## [WHAT IS NEEDED]
Please set down, exactly, the line with "This is a set" and all lines that follow it through the end of the records below.
INPUT DATA section start
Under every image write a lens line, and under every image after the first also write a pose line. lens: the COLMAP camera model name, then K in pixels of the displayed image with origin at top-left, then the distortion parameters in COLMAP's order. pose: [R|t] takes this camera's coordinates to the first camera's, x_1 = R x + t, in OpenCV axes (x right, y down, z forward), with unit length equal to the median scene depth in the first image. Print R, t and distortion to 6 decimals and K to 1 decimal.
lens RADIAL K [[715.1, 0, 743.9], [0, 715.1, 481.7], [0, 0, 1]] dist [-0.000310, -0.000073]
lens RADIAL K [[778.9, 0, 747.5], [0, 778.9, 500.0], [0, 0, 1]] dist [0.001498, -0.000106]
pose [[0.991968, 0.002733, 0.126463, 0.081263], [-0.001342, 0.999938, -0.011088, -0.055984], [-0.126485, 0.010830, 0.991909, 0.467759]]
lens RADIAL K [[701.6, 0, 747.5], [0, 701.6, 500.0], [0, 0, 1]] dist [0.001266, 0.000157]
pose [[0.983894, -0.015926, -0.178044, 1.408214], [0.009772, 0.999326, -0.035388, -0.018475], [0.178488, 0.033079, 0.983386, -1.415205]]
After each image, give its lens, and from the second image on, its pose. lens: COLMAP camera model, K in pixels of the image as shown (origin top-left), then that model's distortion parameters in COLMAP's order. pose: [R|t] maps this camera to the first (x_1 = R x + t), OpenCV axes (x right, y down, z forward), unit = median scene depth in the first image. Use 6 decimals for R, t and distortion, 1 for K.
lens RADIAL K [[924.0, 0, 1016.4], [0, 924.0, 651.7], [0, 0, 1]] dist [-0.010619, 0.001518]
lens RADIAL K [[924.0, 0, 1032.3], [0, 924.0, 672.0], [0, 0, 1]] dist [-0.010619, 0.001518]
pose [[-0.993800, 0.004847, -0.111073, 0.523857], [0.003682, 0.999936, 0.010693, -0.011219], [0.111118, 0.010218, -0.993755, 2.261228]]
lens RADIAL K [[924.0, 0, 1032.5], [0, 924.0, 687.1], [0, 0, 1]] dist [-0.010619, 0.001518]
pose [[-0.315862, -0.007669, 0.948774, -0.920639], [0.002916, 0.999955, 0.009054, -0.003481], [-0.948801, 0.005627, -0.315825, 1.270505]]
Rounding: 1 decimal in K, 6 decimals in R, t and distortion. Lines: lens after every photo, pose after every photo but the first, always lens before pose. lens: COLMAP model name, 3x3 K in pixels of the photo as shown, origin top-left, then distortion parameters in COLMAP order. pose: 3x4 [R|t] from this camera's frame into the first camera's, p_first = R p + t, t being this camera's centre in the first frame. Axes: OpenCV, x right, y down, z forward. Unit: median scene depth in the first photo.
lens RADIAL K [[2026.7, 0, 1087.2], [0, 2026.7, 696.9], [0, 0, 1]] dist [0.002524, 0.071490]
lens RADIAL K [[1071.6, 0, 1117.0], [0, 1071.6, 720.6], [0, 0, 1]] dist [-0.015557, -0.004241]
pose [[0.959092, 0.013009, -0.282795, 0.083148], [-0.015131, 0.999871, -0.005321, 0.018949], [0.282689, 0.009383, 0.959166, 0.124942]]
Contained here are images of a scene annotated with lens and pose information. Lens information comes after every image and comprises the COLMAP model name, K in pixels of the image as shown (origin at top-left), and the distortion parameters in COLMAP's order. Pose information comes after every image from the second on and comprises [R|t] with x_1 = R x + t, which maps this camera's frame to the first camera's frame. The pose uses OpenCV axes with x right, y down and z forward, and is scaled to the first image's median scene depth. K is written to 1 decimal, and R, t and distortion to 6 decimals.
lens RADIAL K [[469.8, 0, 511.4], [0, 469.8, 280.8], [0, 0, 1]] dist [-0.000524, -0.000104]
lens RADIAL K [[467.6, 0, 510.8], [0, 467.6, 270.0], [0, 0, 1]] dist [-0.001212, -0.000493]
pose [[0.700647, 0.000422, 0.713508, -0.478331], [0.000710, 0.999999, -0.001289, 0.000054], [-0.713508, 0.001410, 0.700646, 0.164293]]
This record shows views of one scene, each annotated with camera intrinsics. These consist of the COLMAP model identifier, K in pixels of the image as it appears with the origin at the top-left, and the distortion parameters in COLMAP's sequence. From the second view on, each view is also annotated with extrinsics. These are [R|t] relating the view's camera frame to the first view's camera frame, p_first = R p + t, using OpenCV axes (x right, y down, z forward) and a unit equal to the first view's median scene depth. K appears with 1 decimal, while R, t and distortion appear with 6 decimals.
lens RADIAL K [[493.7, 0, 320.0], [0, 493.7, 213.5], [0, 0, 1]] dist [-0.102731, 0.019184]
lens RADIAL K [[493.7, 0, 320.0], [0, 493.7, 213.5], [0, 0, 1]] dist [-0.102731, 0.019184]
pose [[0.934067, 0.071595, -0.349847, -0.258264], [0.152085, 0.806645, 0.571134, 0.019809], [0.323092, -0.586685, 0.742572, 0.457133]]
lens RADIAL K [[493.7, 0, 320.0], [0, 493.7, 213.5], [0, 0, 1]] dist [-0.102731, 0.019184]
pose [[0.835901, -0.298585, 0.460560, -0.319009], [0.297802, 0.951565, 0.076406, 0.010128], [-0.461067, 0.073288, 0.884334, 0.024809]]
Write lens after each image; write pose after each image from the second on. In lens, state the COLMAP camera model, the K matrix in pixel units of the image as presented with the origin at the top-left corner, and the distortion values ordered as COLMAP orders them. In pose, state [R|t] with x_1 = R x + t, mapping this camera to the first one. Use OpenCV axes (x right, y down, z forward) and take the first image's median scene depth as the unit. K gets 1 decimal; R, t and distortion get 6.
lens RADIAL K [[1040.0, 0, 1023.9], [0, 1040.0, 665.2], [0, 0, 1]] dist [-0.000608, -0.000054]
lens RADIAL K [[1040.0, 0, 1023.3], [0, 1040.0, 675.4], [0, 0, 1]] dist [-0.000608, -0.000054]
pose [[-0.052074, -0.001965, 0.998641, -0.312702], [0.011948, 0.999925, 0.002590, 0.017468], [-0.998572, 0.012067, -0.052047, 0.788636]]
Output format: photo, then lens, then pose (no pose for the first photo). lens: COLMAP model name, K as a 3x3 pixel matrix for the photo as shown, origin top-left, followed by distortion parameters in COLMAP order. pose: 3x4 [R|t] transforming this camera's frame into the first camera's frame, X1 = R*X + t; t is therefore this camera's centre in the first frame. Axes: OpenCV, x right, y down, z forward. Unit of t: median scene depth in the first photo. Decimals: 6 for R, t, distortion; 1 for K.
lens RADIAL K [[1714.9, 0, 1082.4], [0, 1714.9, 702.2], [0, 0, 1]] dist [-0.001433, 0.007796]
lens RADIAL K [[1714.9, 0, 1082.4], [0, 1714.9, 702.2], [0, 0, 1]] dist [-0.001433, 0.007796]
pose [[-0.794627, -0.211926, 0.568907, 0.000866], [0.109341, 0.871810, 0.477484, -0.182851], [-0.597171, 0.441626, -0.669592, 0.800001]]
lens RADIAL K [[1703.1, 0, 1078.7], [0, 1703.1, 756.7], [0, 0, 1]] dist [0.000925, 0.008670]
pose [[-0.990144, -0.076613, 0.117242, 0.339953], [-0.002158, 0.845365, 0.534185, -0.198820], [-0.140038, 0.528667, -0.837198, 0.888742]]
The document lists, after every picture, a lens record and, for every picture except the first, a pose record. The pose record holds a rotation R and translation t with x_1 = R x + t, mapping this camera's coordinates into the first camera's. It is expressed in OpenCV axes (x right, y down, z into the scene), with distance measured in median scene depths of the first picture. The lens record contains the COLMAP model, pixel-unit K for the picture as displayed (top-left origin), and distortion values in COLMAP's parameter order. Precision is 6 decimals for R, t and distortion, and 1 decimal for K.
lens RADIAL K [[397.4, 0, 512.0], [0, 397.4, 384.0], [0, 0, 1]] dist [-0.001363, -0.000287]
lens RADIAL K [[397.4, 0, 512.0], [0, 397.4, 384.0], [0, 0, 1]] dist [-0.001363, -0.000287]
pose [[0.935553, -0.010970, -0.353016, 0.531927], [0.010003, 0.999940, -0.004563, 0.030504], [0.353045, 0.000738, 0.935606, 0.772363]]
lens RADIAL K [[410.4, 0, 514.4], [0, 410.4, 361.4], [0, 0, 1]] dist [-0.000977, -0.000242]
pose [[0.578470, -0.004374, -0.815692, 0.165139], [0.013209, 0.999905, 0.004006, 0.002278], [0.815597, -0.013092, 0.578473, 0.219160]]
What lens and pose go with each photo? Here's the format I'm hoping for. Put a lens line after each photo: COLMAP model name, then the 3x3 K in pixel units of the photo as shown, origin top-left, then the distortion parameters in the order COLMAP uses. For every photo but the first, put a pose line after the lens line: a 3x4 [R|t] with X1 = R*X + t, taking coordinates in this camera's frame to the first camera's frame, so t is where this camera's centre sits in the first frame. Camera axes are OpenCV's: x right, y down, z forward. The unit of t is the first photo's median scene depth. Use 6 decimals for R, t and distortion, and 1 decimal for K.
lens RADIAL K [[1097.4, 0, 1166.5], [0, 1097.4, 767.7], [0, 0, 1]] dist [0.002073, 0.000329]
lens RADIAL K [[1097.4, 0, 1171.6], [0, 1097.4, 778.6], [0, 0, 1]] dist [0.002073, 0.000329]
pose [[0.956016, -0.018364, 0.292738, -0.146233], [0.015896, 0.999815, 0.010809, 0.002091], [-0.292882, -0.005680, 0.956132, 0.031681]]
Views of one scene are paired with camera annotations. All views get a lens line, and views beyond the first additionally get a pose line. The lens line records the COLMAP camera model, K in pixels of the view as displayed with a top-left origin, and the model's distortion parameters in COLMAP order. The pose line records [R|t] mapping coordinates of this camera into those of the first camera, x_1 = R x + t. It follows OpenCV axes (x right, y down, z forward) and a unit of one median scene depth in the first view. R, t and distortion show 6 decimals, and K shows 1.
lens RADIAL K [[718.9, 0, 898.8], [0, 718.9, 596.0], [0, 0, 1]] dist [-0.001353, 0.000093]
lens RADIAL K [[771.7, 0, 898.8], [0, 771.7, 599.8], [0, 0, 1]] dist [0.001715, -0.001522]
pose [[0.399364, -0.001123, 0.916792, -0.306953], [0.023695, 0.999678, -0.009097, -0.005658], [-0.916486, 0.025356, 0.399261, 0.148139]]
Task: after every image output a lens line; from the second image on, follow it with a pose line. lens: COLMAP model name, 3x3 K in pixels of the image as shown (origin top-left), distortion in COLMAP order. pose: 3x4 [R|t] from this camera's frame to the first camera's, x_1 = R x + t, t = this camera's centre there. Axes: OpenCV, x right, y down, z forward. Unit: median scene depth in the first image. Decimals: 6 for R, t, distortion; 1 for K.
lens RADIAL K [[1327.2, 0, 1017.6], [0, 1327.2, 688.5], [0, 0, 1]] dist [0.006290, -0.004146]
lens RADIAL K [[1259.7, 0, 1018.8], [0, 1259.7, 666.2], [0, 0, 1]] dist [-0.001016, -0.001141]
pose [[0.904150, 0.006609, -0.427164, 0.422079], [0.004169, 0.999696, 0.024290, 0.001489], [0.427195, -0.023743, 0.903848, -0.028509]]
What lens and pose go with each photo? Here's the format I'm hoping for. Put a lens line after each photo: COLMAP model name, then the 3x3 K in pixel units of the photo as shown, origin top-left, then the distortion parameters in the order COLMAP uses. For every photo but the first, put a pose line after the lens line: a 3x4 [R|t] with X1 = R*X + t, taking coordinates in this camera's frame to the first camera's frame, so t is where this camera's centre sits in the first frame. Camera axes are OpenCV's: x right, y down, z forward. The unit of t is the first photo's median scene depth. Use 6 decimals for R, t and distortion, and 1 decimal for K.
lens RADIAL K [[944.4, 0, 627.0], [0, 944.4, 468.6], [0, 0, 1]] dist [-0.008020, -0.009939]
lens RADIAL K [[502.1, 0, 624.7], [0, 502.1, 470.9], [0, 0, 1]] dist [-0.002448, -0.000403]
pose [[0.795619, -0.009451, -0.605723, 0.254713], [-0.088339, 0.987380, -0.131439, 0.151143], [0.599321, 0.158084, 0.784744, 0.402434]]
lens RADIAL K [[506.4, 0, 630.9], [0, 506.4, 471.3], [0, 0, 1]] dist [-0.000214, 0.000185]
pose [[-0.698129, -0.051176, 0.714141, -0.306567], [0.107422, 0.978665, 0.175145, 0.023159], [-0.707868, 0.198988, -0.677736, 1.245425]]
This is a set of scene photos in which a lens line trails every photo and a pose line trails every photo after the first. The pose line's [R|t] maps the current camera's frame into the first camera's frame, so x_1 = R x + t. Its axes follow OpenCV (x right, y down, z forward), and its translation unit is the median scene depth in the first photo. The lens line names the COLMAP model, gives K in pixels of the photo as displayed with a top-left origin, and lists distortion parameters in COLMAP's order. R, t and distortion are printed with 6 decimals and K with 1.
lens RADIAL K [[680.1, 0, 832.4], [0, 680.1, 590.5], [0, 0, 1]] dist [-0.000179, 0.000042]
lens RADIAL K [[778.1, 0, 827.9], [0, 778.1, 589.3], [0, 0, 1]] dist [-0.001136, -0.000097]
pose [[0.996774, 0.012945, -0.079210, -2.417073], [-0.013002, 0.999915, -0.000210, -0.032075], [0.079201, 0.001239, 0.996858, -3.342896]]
INPUT DATA section end
## [REPLY]
This is a set of scene photos in which a lens line trails every photo and a pose line trails every photo after the first. The pose line's [R|t] maps the current camera's frame into the first camera's frame, so x_1 = R x + t. Its axes follow OpenCV (x right, y down, z forward), and its translation unit is the median scene depth in the first photo. The lens line names the COLMAP model, gives K in pixels of the photo as displayed with a top-left origin, and lists distortion parameters in COLMAP's order. R, t and distortion are printed with 6 decimals and K with 1.
lens RADIAL K [[680.1, 0, 832.4], [0, 680.1, 590.5], [0, 0, 1]] dist [-0.000179, 0.000042]
lens RADIAL K [[778.1, 0, 827.9], [0, 778.1, 589.3], [0, 0, 1]] dist [-0.001136, -0.000097]
pose [[0.996774, 0.012945, -0.079210, -2.417073], [-0.013002, 0.999915, -0.000210, -0.032075], [0.079201, 0.001239, 0.996858, -3.342896]]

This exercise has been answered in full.